Silber
Charttechnik signalisiert einen steigenden Silberpreis

Der Abwärtstrend des Edelmetalls ist gebrochen. Nach einer ausgedehnten Verschnaufpause dürfte der Preis von Silber wieder deutlich steigen. Auch andere Edelmetalle nehmen Fahrt auf, die Stimmung am Markt hat sich zum Beispiel auch für Gold wieder verbessert.

DÜSSELDORF. Die Entwicklung des Silberpreises steht wieder im Fokus der Marktteilnehmer. Nach einer Rally zum Jahreswechsel war der Preis des Edelmetalls in eine Seitwärtsbewegung eingetaucht. Mit Blick auf die letzten Tage scheint es sich hierbei aber um eine ausgedehnte Verschnaufpause gehandelt zu haben, der nun ein Vorstoß in wesentlich höhere Regionen folgen dürfte. Auch andere Edelmetalle nehmen Fahrt auf. Der sich abzeichnende Aufwärtsimpuls des Goldpreises dürfte grundsätzlich Rückenwind für den Silberpreis generieren.
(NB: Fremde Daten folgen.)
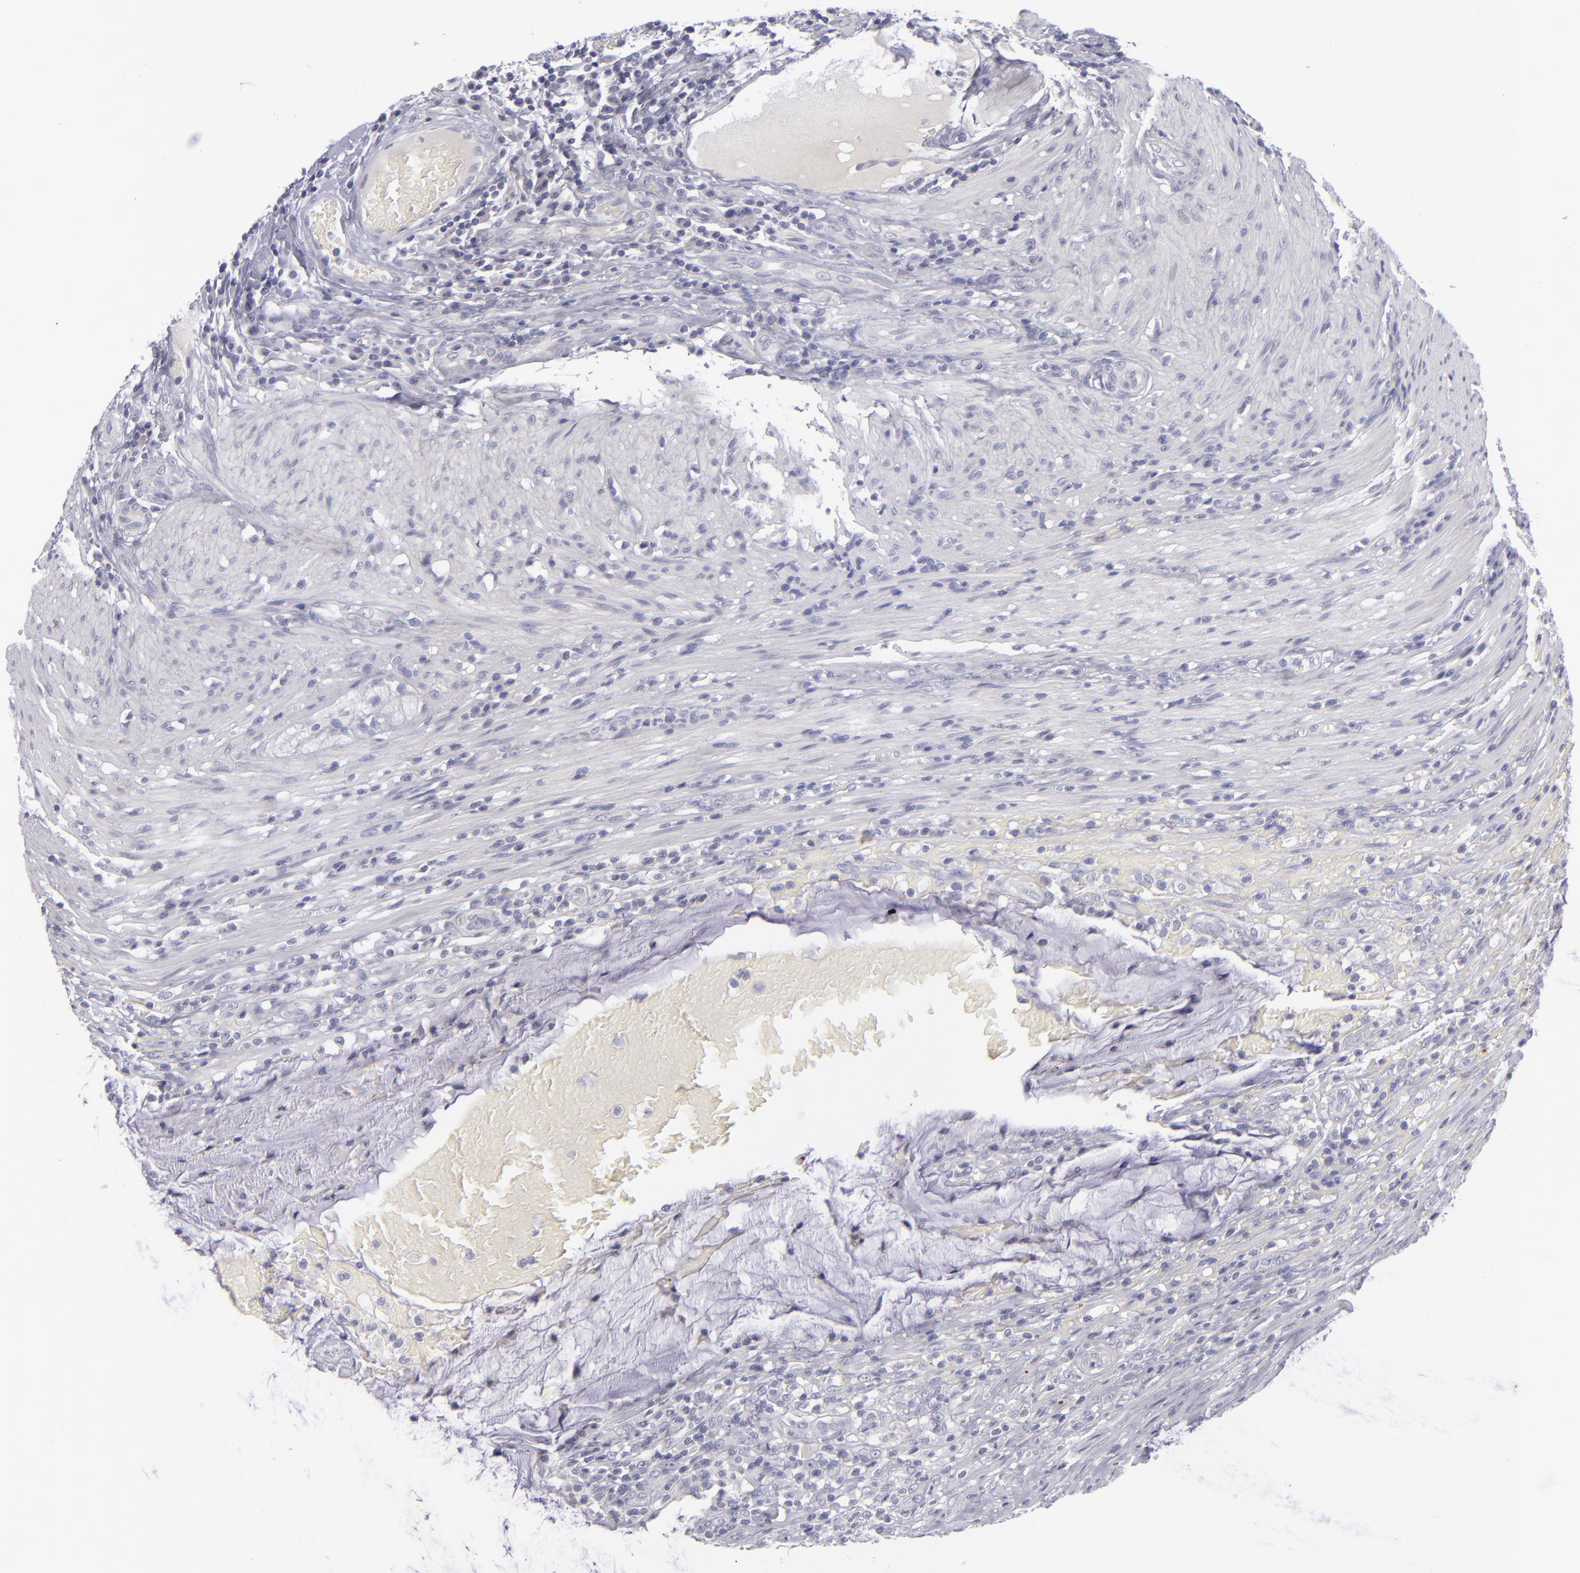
{"staining": {"intensity": "negative", "quantity": "none", "location": "none"}, "tissue": "colorectal cancer", "cell_type": "Tumor cells", "image_type": "cancer", "snomed": [{"axis": "morphology", "description": "Adenocarcinoma, NOS"}, {"axis": "topography", "description": "Colon"}], "caption": "This is an IHC image of human colorectal cancer. There is no expression in tumor cells.", "gene": "ITGB4", "patient": {"sex": "male", "age": 54}}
Im bisherigen Jahresverlauf fiel beim Silberpreis positiv auf, dass Schwächephasen letztlich allesamt durch die 200-Tages-Glättungslinie abgefedert werden konnten. Ein wichtiger Schritt in Richtung einer nachhaltigen Aufwärtsbewegung war jüngst der Bruch des seit den Hochständen vom März 2008 existierenden Abwärtstrends, der derzeit bei rund 15,30 US-Dollar notiert. Erst ein Rückfall unter diese Trendlinie gefährdet die positive Großwetterlage.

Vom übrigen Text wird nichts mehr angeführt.